Görev listesi →
1) Çay konulu metinde "annesinin herhalde bir" sözlerinin geçtiği yerden başlayıp "o evlerin yerinde." sözlerinden sonra biten bölümü birebir yeniden yazın.
2) Çay konulu metne göre, evde demlenen Çaykur tiryaki çayının içine neler katılıyor?

Sağlanan metin →
──────
Bitki yapraklarının(bazen kökünün veya aromasının) kaynatılması sureti ile yapılan içecek. Birçok çeşidi vardır. En çok tercih edilen türü Rize siyah çayı olmakla birlikte, dünya genelinde en çok çay tüketilen ülke de Türkiye'dir.
bi aralar sabah gelince ofiste çay içmek benim için resmen sorun olmuştu. elemanlar değişti de huzura erdim. yoksa gemileri yakmış, "artık evden kendi çayımı getiricem, sıcak su da var. yapar içerim mis gibi." demeye başlamıştım. iki çaycı; bi kız bi erkek, ikisi de atarlı ergen modunda dolaşıyolar. işinizi sevmiyosunuz anladık da bizim suçumuz nedir? sabah çay içmeyelim mi? bunu mu istiyosunuz? misal: gidip çay ocağından çayımı alıyorum sabah 8:15 itibariyle, sonra hanfendi taaaa 9'da ilk çayı dağıtırken dur bi de keyif çayı içelim diye çay bana diyorum. hatunun tepki "siz içmişsiniz ama, hiç içmeyenler var." hadiiii, buyur burdan yak! tamam var da ben kendim gittim aldım da içtim onu sen mi getirdin sanki a benim canım? gidip çay ocağından tekrar bi çay alınca içebiliyorum ama, neyin tribini yapıyosun sen bana içmişsin sen diye anlamadım ki.. bi de sanki sebil diye ceplerinden dağıtıyolar çayı, lütfediyolar.
raflarda satılan en güzel çaylardan biri çaykur'un tiryaki çayıdır. ancak bizim evde asla tek demlenmez bu çay. ne olursa olsun içine bir iki mama kaşığı seylan/kaçak çay ile iki şeker kaşığı tomurcuk çay atılır. bu karışıma alışıldığı zaman ise başka yerde çay içemez hale geliyor insan ister istemez.
yumulu avucunda bir korku:düşer para.. az ekmek,bir tutam çay, sonra küçük bir şişe yakacak ispirto şişede parmak kadar ve çok yaşlı bakkal,sabah,kenar mahalle.
annesinin herhalde bir gaz ocağında kaynatıvereceği.. ve katıksız ekmek.. içecek sevinerek okula yetişecek biraz çay soğuklarda.. ne kadar acı şu dünya
bir zamanı yeniler, bir gün o da bize benzer kalır uzaklarda o dertli anne. neden bazı şeyleri pek çabuk unuturuz çünkü o apartmanlar o evlerin yerinde.
evlilik programlarında, taliplerle ilk diyalog çay ile başlardı yakın zaman gündüz kuşağı tv programlarında. bundan dolayı adeta hayra uzanan bir köprü, sevenleri kavuşturan bir büyük, bir çöpçatan, bir iç ısıtan, bir aile kurucu olma vasfı da kazanmış anlamlı sıcak içecek.
──────
Verilen bilgiler →
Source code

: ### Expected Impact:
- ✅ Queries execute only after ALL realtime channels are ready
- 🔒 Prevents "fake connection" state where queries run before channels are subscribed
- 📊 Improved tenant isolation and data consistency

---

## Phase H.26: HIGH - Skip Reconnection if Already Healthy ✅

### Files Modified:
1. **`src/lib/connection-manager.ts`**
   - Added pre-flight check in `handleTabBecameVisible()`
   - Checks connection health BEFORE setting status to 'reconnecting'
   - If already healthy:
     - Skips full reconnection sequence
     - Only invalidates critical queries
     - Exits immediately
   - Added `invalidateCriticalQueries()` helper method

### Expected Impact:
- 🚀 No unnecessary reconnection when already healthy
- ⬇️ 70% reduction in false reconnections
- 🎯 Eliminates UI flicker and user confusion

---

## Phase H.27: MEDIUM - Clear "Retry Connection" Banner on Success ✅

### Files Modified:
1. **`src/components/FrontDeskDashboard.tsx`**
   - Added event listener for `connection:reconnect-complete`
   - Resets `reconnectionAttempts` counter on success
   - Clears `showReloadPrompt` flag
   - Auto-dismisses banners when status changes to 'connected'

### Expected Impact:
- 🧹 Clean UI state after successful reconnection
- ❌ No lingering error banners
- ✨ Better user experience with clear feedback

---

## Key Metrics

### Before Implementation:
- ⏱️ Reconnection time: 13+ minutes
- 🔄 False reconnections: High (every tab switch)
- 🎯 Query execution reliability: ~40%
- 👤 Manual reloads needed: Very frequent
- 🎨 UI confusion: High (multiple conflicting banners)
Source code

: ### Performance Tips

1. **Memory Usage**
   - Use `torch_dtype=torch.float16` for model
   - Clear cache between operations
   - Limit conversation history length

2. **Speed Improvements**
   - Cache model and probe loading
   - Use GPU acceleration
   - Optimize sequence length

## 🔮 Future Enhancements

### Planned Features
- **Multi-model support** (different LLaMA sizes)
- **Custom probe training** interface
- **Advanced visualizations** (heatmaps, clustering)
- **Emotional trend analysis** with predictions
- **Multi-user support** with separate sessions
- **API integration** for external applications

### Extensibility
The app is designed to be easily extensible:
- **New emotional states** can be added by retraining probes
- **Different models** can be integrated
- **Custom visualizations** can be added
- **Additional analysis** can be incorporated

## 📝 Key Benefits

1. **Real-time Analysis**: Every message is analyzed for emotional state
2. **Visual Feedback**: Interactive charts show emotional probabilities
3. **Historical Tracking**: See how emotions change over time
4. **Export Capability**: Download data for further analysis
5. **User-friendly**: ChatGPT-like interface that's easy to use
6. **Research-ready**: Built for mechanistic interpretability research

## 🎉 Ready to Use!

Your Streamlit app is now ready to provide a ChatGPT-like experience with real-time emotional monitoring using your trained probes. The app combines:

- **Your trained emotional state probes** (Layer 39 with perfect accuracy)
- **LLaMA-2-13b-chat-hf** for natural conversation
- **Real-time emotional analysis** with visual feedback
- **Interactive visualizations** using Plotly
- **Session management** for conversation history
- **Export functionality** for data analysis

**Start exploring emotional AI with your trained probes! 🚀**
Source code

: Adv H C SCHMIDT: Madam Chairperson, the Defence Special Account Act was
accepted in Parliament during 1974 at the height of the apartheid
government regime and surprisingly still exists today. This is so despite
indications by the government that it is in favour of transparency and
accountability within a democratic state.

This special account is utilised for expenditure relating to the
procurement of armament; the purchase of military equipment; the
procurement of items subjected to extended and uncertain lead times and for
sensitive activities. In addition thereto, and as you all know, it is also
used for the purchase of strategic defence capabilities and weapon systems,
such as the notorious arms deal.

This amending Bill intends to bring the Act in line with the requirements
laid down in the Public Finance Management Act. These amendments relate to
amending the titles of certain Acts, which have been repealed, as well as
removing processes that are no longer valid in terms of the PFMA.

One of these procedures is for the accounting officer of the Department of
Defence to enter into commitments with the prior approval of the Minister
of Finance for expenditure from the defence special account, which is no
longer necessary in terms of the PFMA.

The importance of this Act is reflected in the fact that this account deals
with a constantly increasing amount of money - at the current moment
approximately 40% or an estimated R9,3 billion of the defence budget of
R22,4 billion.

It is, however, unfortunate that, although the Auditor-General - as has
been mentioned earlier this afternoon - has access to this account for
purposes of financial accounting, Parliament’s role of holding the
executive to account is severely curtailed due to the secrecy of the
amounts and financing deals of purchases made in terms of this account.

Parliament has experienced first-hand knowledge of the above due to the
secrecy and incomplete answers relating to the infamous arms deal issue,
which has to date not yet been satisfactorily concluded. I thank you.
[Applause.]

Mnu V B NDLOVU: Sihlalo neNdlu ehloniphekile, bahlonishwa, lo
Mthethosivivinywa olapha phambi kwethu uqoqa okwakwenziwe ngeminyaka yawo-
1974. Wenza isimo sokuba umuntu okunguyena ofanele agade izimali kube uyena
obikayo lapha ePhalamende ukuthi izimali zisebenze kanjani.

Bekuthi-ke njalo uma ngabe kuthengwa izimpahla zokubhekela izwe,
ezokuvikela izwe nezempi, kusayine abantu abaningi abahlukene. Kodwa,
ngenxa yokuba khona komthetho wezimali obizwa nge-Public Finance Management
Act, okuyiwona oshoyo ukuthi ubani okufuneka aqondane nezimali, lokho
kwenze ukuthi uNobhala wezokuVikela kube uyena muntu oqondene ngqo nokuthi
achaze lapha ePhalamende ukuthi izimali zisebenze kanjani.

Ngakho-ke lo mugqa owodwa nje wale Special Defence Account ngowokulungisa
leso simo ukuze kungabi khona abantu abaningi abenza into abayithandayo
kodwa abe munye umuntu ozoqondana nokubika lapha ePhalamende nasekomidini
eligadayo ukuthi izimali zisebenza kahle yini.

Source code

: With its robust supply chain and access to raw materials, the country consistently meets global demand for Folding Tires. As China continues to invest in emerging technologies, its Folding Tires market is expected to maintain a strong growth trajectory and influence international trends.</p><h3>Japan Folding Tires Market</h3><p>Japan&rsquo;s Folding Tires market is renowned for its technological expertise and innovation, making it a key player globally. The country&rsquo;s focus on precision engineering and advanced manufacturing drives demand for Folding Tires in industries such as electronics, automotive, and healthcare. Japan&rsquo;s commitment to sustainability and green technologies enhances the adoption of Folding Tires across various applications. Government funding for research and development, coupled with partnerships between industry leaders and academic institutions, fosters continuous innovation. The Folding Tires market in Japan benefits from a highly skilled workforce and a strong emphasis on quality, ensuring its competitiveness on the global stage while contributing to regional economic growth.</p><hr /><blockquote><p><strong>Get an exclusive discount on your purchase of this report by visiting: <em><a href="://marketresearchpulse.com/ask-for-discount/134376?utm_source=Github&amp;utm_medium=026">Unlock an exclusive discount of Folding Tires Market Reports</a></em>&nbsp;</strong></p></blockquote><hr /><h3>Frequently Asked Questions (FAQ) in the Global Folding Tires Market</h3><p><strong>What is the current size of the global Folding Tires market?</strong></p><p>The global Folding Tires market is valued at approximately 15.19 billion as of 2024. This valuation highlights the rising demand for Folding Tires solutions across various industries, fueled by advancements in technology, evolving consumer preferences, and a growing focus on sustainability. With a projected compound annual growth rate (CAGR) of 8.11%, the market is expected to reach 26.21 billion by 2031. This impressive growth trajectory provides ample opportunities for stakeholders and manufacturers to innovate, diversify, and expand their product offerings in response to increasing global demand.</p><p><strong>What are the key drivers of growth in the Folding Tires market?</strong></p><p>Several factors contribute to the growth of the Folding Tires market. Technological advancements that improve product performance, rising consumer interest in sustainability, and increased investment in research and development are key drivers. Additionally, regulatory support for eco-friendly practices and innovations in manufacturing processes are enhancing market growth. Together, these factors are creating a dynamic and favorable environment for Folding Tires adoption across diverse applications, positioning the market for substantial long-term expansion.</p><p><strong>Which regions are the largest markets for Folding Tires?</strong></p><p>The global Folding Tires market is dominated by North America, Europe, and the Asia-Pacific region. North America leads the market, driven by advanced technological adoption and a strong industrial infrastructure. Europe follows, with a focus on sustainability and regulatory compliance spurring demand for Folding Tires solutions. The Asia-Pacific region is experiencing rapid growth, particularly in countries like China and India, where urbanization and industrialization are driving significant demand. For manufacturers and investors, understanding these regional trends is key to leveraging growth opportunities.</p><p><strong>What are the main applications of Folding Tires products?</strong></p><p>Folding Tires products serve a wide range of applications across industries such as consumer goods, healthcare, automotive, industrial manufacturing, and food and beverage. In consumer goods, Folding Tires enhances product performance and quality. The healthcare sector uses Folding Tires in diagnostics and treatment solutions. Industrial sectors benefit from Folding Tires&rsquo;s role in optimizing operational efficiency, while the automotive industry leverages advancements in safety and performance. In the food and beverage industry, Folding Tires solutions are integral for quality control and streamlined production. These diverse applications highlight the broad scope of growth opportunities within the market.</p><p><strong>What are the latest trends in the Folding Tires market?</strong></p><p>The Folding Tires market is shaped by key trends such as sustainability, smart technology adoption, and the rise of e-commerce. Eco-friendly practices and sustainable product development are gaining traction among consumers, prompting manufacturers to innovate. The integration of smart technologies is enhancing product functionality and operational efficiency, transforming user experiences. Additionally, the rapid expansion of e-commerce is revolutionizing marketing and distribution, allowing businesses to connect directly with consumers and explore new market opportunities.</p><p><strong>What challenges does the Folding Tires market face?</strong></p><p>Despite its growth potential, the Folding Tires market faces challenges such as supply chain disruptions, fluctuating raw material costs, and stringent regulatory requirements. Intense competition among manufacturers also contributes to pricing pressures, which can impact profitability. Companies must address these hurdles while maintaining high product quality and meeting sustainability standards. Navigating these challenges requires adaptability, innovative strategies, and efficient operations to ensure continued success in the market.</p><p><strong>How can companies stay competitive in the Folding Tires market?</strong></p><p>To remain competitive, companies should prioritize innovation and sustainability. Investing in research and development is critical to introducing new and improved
──────
Görev çıktıları →
1)
annesinin herhalde bir gaz ocağında kaynatıvereceği.. ve katıksız ekmek.. içecek sevinerek okula yetişecek biraz çay soğuklarda.. ne kadar acı şu dünya
bir zamanı yeniler, bir gün o da bize benzer kalır uzaklarda o dertli anne. neden bazı şeyleri pek çabuk unuturuz çünkü o apartmanlar o evlerin yerinde.

2) Bir iki mama kaşığı seylan/kaçak çay ile iki şeker kaşığı tomurcuk çay katılıyor.